Although many neuroscientists do hold this materialist position, research is showing them wrong. Nevertheless belief that the brain is in the driver's seat is still the majority position. Earlier this year, an edition of TIME Magazine featured that organ in our skull. One of the articles was written by a leading proponent of the hypothesis that the brain is in control: The Mystery of Consciousness" by Dr. Steven Pinker. Pinker writes:
Our thoughts, sensations, joys and aches consist entirely of physiological activity in the tissues of the brain. Consciousness does not reside in an ethereal soul that uses the brain like a PDA; consciousness is the activity of the brain.
Consciousness turns out to consist of a maelstrom of events distributed across the brain. These events compete for attention, and as one process outshouts the others, the brain rationalizes the outcome after the fact and concocts the impression that a single self was in charge all along.
Few scientists doubt that they will locate consciousness in the activity of the brain. For many nonscientists, this is a terrifying prospect. Not only does it strangle the hope that we might survive the death of our bodies, but it also seems to undermine the notion that we are free agents responsible for our choices.
Fortunately some voice was given to the idea that we are in control of our brains. In her article "How The Brain Rewires Itself," Sharon Begley described the work of Dr. Jeffery Schwartz, one of the leading experts on self-directed neuroplasticity:
When OCD patients were plagued by an obsessive thought, Schwartz instructed them to think, "My brain is generating another obsessive thought. Don't I know it is just some garbage thrown up by a faulty circuit?" After 10 weeks of mindfulness-based therapy, 12 out of 18 patients improved significantly. Before-and-after brain scans showed that activity in the orbital frontal cortex, the core of the OCD circuit, had fallen dramatically and in exactly the way that drugs effective against OCD affect the brain. Schwartz called it "self-directed neuroplasticity," concluding that "the mind can change the brain."

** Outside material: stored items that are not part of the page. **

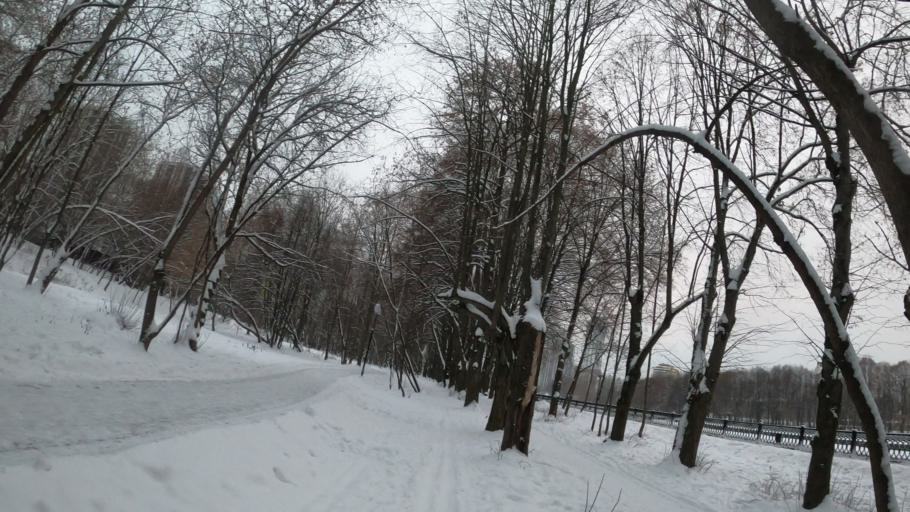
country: RU
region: Moskovskaya
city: Levoberezhnaya
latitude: 55.9044
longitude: 37.4713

For a good review of much of the research showing that the mind can be in control if we want it to be, read one or both of the two books on neuroplasticity described here, or the above-mentioned Mind Sculpture: Unlocking Your Brain's Untapped Potential. I am not sure why the materialists continue to occupy the spotlight but I am hoping to see that shifting soon. Imagine what a different article Rosen's on neurolaw would have been had he included neuroplasticity. Maybe he might have speculated in the section on responsibility about our moral or civic obligation in how we sculpt our brains? Do some reading and see what you think. I would appreciate your comments.
Note (added March 19, 2007, 11:51 PM Mountain): Doctors Fernette and Brock Eide posted at Eide Neurolearning Blog commentary on the Rosen article.
This is interesting, and worth noting since the nature of the mind is far from a decided issue. However, how does it matter, in any substantive sense, that people can reshape their minds, in the context of determining legal culpability? Whatever the form or mechanism that shaped the "bad thoughts" of the accused, the question is only ever "did the accused intend or contemplate the bad act?" The issue raised by Greene & Rosen turns on that specific point. Thoughts may be shaped by neuroplasticity -- self-directed or otherwise -- but a person is never accused of having shaped their mind so as to lead to the impugned act. The chain of causation (of the act) would be entirely too long to sustain any realistic inquiry.
Posted by: Tim Bailey | March 15, 2007 at 09:29 PM
Excellent post, Stephanie. I think you should submit it to the New York Times. Diana
Posted by: Diana L. Skaggs | March 16, 2007 at 06:47 AM
I'd love to hear a bit more about what the puzzle would look like with this piece added, Stephanie. Great post and thanks for nudging our thoughts on this one!